Moreover, the “housing” aspects of the plan are only a minor part of its data base, which includes far more information about the region’s demographics than about its housing stock. A more accurate description would be to call this a “householder” study, its glaring gaps in actual housing information acknowledged by the study’s own repeated recommendations for still more study, such as its call for Staunton to “conduct a detailed housing demand analysis,” or that it “conduct a detailed survey and inventory of vacant/underutilized properties in the city.”

“Plans” are recommended courses of action, and there’s nothing wrong with that. But plans need legs, which is to say, they need to be built on a solid, factual base if they’re to have merit. Anyone reading their recommendations should be able to see how those proposals were derived from the available evidence.

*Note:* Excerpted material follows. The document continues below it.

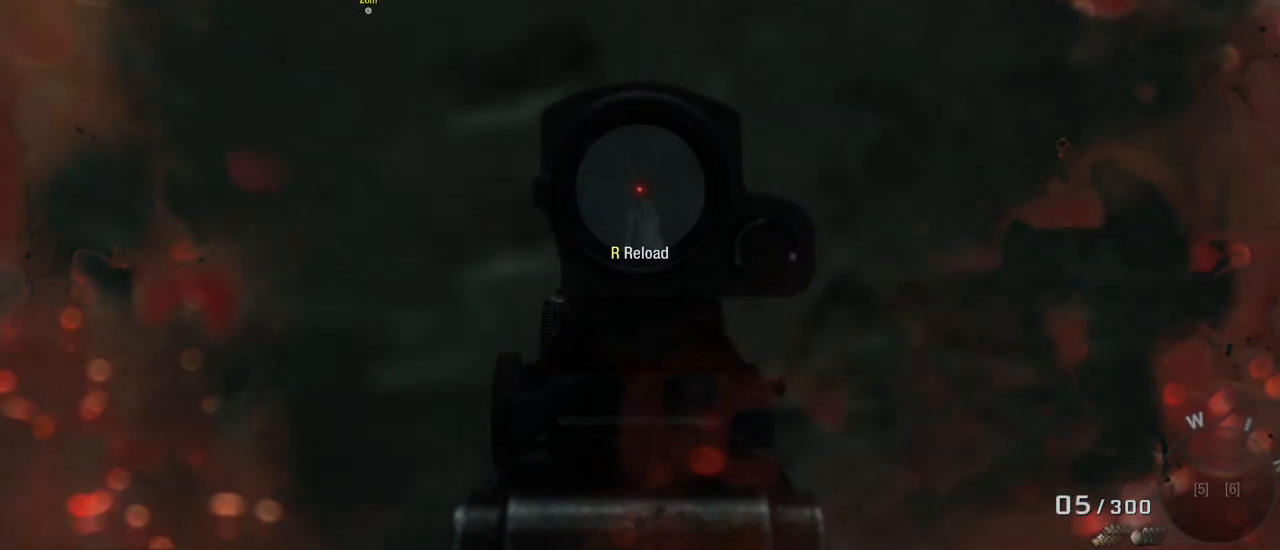
{"keys": [], "mouse": [], "events": [[233, "mouse_right", "down"], [317, "mouse_right", "up"]]}
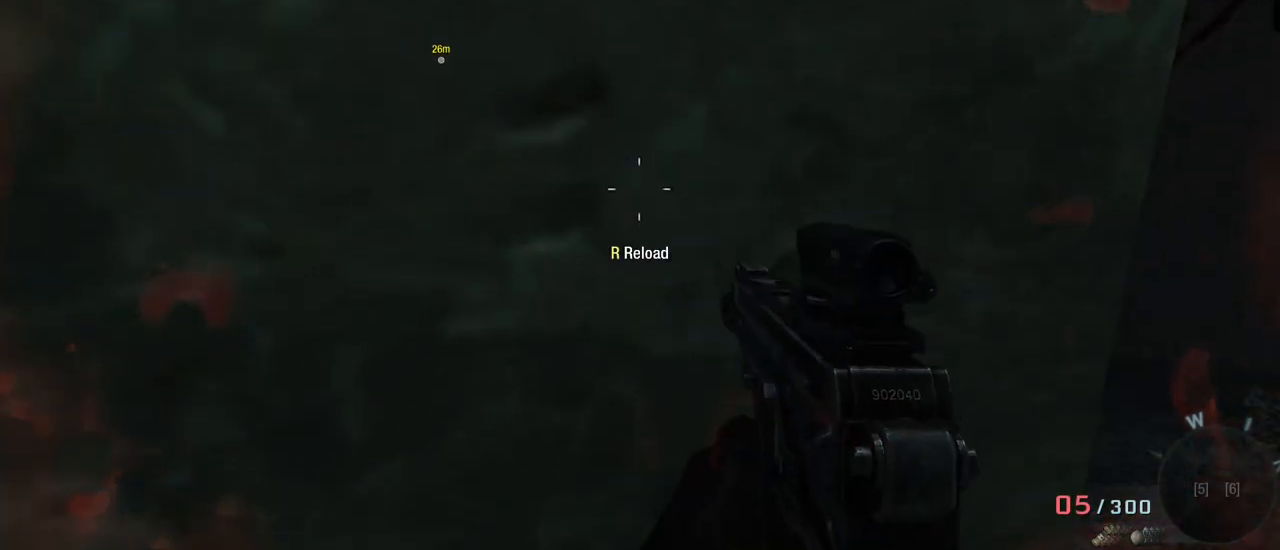
{"keys": ["s"], "mouse": [], "events": [[100, "a", "down"], [250, "s", "down"], [350, "a", "up"]]}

Yet in this case the cart precedes the horse, with the technical report dedicating just 79 pages to facts and numbers, compared to the 218 pages of proposals for how that information should be applied. Nor are those 79 pages weighed down with dense data dumps and spreadsheets: much of what’s there consists of generalized observations and broad conclusions, unburdened by the kind of detail that would allow readers to develop alternative understandings.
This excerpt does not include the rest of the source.